- The Washington Times - Wednesday, December 9, 2020

A veteran helicopter pilot will be the first woman to command one of the U.S. Navy’s nuclear-powered aircraft carriers.

Capt. Amy Bauernschmidt is one of only six officers who was selected by the Navy’s fiscal year 2022 major command screening board. Officials with Naval Air Forces in San Diego, Calif. confirmed the pick but said it wasn’t immediately known which of the Navy’s 11 aircraft carriers she will command.

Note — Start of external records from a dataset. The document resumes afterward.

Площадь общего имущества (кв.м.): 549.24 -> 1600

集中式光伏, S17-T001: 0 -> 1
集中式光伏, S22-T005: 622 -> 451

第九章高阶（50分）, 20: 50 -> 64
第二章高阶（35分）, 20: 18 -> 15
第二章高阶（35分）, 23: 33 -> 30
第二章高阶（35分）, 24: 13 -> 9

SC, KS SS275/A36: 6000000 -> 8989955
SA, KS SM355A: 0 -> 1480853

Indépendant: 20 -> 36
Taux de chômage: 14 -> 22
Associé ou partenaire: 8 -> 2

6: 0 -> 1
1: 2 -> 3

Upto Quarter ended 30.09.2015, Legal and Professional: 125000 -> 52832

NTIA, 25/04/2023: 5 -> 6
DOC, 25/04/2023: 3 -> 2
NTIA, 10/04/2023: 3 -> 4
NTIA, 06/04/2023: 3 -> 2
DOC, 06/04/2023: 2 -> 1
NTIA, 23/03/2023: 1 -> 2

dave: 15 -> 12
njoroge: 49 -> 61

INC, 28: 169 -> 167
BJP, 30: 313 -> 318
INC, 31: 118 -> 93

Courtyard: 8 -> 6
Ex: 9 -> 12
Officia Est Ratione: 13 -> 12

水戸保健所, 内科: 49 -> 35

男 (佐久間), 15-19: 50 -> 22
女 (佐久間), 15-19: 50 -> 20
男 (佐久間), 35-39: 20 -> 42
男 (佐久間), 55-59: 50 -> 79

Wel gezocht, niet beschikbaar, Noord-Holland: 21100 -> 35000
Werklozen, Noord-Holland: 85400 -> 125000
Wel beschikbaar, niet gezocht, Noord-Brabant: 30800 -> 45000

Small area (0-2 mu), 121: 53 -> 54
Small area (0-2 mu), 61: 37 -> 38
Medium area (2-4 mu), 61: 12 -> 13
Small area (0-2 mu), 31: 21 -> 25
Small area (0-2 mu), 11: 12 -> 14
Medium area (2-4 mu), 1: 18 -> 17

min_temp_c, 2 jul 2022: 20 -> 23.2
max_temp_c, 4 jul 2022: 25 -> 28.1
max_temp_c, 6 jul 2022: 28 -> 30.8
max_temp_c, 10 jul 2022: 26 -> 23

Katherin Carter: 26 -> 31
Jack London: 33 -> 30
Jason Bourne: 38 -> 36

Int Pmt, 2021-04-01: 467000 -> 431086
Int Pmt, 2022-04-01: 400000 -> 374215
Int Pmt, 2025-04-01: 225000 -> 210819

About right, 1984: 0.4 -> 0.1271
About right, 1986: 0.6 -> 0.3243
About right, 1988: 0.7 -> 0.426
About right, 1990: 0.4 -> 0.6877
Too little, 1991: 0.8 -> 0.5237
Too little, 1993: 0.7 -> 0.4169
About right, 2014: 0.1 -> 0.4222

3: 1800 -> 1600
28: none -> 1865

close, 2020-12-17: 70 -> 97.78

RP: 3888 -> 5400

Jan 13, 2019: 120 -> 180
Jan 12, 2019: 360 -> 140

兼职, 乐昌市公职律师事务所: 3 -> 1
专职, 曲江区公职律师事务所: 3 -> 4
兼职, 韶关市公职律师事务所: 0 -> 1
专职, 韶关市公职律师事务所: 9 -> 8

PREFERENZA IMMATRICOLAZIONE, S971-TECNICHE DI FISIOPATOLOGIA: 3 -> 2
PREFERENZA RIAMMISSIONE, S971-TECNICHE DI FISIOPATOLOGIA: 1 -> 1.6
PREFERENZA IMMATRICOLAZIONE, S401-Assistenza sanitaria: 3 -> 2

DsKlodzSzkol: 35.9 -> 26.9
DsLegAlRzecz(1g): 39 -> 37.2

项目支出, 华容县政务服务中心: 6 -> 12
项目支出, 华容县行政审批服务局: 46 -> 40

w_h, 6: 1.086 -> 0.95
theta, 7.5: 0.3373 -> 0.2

She graduated from the U.S. Naval Academy in 1994, the first year women were allowed to serve on combat ships. Capt. Bauernschmidt received her aviation wings two years later and was assigned as a helicopter pilot in support of maritime interdiction operations in the Northern Arabian Gulf, according to her official Navy biography.



She has accumulated more than 3,000 flight hours in a variety of Naval aircraft, officials said.

Capt. Baurernschmidt commanded a helicopter squadron aboard the U.S.S. Geroge H. W. Bush during Operation Enduring Freedom and later was the second-in-command of the U.S.S. Abraham Lincoln - the first woman to be named executive officer of an aircraft carrier. Most recently, she commanded the U.S.S. San Diego, an amphibious transport dock ship.

In 2013, Capt. Baurenschmidt was with the U.S. State Department as the senior military advisor to the Secretary’s Office of Global Women’s Issues, according to her biography.